- Opening Delimiter -

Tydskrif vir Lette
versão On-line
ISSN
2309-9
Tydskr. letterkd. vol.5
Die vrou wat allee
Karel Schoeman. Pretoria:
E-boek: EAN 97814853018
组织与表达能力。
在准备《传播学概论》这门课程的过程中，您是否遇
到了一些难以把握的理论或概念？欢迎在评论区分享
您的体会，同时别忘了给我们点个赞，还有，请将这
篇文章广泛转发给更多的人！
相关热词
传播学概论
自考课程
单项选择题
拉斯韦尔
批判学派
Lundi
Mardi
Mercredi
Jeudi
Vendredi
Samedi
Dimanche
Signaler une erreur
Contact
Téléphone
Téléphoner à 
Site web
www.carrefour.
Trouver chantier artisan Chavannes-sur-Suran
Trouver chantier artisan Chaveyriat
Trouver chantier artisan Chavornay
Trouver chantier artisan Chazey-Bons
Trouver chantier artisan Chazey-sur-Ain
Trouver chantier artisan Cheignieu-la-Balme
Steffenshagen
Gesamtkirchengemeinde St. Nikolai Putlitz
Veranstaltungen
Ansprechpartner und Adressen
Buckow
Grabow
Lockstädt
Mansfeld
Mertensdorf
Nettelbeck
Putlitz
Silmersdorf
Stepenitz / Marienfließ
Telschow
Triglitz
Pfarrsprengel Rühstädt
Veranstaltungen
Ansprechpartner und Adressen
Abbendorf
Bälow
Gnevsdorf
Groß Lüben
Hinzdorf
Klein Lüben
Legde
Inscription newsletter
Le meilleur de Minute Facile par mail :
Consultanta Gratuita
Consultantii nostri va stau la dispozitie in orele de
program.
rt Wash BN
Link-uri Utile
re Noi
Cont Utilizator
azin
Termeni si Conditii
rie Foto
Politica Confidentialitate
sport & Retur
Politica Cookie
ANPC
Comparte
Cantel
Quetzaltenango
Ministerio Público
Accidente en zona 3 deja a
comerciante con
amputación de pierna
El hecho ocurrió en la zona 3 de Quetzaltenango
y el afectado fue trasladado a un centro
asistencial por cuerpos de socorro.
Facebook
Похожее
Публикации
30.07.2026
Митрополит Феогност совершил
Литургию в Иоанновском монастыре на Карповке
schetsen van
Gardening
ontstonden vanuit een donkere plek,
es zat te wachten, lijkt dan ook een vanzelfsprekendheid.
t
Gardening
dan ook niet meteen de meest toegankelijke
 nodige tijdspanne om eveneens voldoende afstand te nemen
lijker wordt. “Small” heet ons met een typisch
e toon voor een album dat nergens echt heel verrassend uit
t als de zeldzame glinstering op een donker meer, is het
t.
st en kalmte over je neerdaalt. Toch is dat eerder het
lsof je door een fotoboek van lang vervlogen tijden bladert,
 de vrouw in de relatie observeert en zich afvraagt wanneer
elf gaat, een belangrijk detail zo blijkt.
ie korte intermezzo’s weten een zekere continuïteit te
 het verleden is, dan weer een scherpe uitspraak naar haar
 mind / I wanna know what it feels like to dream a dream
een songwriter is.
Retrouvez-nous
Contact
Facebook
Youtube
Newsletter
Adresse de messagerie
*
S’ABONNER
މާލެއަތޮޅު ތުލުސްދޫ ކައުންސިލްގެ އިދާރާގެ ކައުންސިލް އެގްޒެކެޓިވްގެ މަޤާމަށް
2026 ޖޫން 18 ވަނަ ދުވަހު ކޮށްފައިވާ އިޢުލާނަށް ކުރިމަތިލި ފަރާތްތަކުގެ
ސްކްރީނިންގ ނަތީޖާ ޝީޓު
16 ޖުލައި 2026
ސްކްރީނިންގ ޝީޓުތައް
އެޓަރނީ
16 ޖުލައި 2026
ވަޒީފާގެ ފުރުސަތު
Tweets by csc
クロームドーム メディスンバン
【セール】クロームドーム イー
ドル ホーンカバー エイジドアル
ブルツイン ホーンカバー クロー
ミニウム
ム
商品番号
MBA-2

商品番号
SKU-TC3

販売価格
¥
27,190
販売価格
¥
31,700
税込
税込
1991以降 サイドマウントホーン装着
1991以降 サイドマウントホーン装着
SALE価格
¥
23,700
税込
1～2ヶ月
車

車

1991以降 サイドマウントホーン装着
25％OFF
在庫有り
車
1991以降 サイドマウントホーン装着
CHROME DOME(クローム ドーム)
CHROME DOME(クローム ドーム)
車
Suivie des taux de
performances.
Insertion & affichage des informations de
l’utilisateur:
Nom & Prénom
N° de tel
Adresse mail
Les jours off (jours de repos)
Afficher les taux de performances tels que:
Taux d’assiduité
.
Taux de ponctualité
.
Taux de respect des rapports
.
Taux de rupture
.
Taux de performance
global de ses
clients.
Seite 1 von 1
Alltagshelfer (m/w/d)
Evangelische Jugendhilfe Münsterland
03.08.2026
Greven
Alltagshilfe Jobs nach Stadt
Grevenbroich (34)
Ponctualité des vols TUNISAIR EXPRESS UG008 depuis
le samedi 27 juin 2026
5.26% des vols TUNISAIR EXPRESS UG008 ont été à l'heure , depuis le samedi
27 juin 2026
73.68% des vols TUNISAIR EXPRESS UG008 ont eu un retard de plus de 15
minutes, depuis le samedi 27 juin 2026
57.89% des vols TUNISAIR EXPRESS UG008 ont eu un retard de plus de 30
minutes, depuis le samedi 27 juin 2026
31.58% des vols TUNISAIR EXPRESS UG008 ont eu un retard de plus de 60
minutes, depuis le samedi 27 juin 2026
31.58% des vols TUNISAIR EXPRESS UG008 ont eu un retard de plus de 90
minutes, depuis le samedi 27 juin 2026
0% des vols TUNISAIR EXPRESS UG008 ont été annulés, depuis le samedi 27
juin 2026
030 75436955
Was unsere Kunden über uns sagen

- Closing Delimiter -

REQUIRED WORK
Among the records above, repeat exactly the line with "nodige tijdspanne om", the line with "Afficher les taux", and every line in between, and only those.

ANSWER TO THIS PROBLEM
 nodige tijdspanne om eveneens voldoende afstand te nemen
lijker wordt. “Small” heet ons met een typisch
e toon voor een album dat nergens echt heel verrassend uit
t als de zeldzame glinstering op een donker meer, is het
t.
st en kalmte over je neerdaalt. Toch is dat eerder het
lsof je door een fotoboek van lang vervlogen tijden bladert,
 de vrouw in de relatie observeert en zich afvraagt wanneer
elf gaat, een belangrijk detail zo blijkt.
ie korte intermezzo’s weten een zekere continuïteit te
 het verleden is, dan weer een scherpe uitspraak naar haar
 mind / I wanna know what it feels like to dream a dream
een songwriter is.
Retrouvez-nous
Contact
Facebook
Youtube
Newsletter
Adresse de messagerie
*
S’ABONNER
މާލެއަތޮޅު ތުލުސްދޫ ކައުންސިލްގެ އިދާރާގެ ކައުންސިލް އެގްޒެކެޓިވްގެ މަޤާމަށް
2026 ޖޫން 18 ވަނަ ދުވަހު ކޮށްފައިވާ އިޢުލާނަށް ކުރިމަތިލި ފަރާތްތަކުގެ
ސްކްރީނިންގ ނަތީޖާ ޝީޓު
16 ޖުލައި 2026
ސްކްރީނިންގ ޝީޓުތައް
އެޓަރނީ
16 ޖުލައި 2026
ވަޒީފާގެ ފުރުސަތު
Tweets by csc
クロームドーム メディスンバン
【セール】クロームドーム イー
ドル ホーンカバー エイジドアル
ブルツイン ホーンカバー クロー
ミニウム
ム
商品番号
MBA-2

商品番号
SKU-TC3

販売価格
¥
27,190
販売価格
¥
31,700
税込
税込
1991以降 サイドマウントホーン装着
1991以降 サイドマウントホーン装着
SALE価格
¥
23,700
税込
1～2ヶ月
車

車

1991以降 サイドマウントホーン装着
25％OFF
在庫有り
車
1991以降 サイドマウントホーン装着
CHROME DOME(クローム ドーム)
CHROME DOME(クローム ドーム)
車
Suivie des taux de
performances.
Insertion & affichage des informations de
l’utilisateur:
Nom & Prénom
N° de tel
Adresse mail
Les jours off (jours de repos)
Afficher les taux de performances tels que:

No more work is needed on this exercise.